The citizens of New Orleans, men and women, pressed forward to tender every aid to their suffering enemies. By private subscription, the citizens supplied mattresses and pillows, lint and old linen; all of which articles were then exceedingly scarce in the city. Women-nurses cared for the British, and watched at their bedsides night and day. Several of the officers, who were grievously wounded, were taken to private residences and there provided with every comfort.

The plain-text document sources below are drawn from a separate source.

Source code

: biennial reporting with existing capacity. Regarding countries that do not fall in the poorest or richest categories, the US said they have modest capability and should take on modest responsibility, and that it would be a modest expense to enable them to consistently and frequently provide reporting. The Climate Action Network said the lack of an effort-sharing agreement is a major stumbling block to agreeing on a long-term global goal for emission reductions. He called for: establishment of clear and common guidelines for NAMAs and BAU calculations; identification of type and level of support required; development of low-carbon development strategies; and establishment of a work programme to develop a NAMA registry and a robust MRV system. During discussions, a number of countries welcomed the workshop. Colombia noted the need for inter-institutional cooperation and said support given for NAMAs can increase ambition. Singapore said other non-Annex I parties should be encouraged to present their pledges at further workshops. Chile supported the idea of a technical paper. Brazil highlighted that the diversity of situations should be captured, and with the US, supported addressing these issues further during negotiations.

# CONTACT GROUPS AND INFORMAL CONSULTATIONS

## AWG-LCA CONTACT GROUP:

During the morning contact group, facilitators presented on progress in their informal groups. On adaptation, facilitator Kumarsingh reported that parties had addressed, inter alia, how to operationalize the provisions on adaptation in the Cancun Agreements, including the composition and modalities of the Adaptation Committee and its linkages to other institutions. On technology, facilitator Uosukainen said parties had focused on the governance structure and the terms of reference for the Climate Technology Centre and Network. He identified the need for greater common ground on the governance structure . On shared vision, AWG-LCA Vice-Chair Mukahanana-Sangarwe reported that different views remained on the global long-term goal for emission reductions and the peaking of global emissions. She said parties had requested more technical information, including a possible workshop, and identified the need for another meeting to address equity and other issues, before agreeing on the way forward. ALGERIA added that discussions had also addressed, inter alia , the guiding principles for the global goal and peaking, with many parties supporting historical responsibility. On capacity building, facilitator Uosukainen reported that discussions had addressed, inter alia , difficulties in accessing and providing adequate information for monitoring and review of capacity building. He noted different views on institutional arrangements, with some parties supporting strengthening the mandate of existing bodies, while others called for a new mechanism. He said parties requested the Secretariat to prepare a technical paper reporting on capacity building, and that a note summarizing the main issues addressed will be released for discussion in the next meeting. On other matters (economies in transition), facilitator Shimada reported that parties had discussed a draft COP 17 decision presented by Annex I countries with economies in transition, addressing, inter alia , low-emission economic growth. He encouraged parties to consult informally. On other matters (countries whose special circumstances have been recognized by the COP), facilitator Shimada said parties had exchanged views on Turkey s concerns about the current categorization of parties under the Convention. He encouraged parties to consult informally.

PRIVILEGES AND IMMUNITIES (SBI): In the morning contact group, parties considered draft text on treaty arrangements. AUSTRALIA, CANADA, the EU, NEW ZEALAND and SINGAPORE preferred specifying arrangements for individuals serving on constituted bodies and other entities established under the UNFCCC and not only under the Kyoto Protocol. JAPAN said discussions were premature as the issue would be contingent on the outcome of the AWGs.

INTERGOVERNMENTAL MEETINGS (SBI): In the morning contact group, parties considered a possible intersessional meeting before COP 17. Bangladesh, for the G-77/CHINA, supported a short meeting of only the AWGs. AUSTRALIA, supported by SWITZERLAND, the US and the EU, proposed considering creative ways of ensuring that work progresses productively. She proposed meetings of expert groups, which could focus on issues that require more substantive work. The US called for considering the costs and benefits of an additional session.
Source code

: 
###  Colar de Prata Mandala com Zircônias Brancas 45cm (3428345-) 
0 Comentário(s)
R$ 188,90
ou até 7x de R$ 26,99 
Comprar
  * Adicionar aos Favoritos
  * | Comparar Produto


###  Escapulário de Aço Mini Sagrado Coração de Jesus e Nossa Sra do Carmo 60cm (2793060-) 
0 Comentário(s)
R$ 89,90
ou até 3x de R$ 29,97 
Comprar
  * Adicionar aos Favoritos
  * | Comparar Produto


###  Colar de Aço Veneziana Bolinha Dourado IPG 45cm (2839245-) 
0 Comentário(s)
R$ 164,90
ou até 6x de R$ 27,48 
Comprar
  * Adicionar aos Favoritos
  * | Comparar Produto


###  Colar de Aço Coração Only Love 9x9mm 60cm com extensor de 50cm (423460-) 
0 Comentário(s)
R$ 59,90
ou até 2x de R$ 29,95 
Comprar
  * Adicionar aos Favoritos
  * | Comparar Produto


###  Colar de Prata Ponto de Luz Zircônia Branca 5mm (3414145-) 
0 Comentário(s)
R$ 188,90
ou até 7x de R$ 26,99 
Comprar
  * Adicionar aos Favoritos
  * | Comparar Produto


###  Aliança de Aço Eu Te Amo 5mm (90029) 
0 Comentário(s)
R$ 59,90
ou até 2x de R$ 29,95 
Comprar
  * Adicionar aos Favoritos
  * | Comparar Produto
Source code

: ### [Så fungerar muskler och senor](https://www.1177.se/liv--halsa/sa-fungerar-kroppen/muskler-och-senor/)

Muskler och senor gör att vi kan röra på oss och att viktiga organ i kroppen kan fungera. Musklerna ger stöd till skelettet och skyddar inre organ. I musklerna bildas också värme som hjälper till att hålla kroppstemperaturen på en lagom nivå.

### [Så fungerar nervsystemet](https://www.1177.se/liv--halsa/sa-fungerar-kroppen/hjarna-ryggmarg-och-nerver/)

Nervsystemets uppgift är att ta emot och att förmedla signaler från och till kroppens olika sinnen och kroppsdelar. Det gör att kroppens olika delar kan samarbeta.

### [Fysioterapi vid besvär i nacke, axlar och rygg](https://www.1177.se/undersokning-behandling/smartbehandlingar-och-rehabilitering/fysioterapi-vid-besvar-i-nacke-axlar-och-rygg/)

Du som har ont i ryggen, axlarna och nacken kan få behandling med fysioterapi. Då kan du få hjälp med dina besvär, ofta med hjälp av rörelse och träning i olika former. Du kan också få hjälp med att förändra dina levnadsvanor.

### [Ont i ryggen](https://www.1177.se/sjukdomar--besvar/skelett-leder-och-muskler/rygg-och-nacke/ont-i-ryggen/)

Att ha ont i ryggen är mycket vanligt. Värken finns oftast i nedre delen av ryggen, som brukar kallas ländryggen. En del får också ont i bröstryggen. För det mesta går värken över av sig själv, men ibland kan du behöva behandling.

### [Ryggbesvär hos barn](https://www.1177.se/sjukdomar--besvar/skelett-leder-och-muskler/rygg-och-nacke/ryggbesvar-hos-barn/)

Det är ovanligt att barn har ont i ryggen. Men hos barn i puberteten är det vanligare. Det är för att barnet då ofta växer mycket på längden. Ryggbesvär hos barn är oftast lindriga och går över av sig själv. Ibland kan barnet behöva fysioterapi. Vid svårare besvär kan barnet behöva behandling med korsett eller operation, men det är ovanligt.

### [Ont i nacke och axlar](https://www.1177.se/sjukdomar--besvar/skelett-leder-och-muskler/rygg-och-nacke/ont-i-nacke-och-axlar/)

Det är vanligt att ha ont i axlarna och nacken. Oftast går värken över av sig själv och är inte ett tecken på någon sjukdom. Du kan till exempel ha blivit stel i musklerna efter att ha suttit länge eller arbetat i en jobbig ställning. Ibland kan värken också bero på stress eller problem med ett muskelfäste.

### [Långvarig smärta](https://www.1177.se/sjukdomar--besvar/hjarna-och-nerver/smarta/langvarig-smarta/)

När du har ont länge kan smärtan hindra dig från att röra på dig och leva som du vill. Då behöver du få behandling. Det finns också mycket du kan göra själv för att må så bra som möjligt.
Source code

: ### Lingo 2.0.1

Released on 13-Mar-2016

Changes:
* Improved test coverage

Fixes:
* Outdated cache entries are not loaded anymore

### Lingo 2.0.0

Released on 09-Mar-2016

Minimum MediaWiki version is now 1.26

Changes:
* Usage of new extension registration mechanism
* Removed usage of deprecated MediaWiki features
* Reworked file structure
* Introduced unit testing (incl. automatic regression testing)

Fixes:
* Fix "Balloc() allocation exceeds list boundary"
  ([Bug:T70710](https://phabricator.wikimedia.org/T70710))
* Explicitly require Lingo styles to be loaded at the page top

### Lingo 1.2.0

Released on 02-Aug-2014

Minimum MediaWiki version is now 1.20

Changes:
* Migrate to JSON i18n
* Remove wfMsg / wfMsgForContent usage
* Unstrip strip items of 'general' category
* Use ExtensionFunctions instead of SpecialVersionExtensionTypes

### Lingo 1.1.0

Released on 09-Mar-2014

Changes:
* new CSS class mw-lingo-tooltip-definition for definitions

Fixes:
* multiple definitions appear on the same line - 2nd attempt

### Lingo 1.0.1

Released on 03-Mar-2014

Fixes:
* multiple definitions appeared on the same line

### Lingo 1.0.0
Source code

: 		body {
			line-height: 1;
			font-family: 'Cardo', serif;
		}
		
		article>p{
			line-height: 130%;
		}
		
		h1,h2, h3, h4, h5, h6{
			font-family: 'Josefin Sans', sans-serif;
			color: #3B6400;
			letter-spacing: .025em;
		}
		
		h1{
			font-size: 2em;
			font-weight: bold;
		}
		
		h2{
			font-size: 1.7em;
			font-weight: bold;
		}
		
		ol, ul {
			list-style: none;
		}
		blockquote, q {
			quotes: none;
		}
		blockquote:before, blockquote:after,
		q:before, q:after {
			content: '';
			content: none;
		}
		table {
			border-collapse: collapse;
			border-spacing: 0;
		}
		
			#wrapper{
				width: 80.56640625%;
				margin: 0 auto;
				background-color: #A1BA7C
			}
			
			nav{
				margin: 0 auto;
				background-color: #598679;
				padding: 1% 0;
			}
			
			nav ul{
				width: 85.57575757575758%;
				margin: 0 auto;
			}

Such acts as these ennoble humanity, and soften the horrors of war.

James Parton (Retold)

APRIL 13
THOMAS JEFFERSON
THE FRAMER OF THE DECLARATION OF INDEPENDENCE

All honour to Jefferson—to the man, who, in the concrete pressure of a struggle for National Independence by a single People, had the coolness, forecast, and capacity to introduce into a merely revolutionary document an abstract truth applicable to all men and all times; and so to embalm it there, that to-day and in all coming days, it shall be a rebuke and a stumbling-block to the very harbingers of reappearing tyranny and oppression.

Abraham Lincoln

THE FOURTH OF JULY
1826

“Is it the Fourth?” “No, not yet,” they answered, “but ’t will soon be early morn.
We will wake you, if you slumber, when the day begins to dawn.”
Then the statesman left the present, lived again amid the past,
Saw, perhaps, the peopled Future, lived again amid the Past,
Till the flashes of the morning lit the far horizon low,
And the sun’s rays, o’er the forest in the East, began to glow.
. . . . . . . . . .
Evening, in majestic shadows, fell upon the fortress’ walls;
Sweetly were the last bells ringing on the James and on the Charles.
’Mid the choruses of Freedom, two departed victors lay,
One beside the blue Rivanna, one by Massachusetts Bay.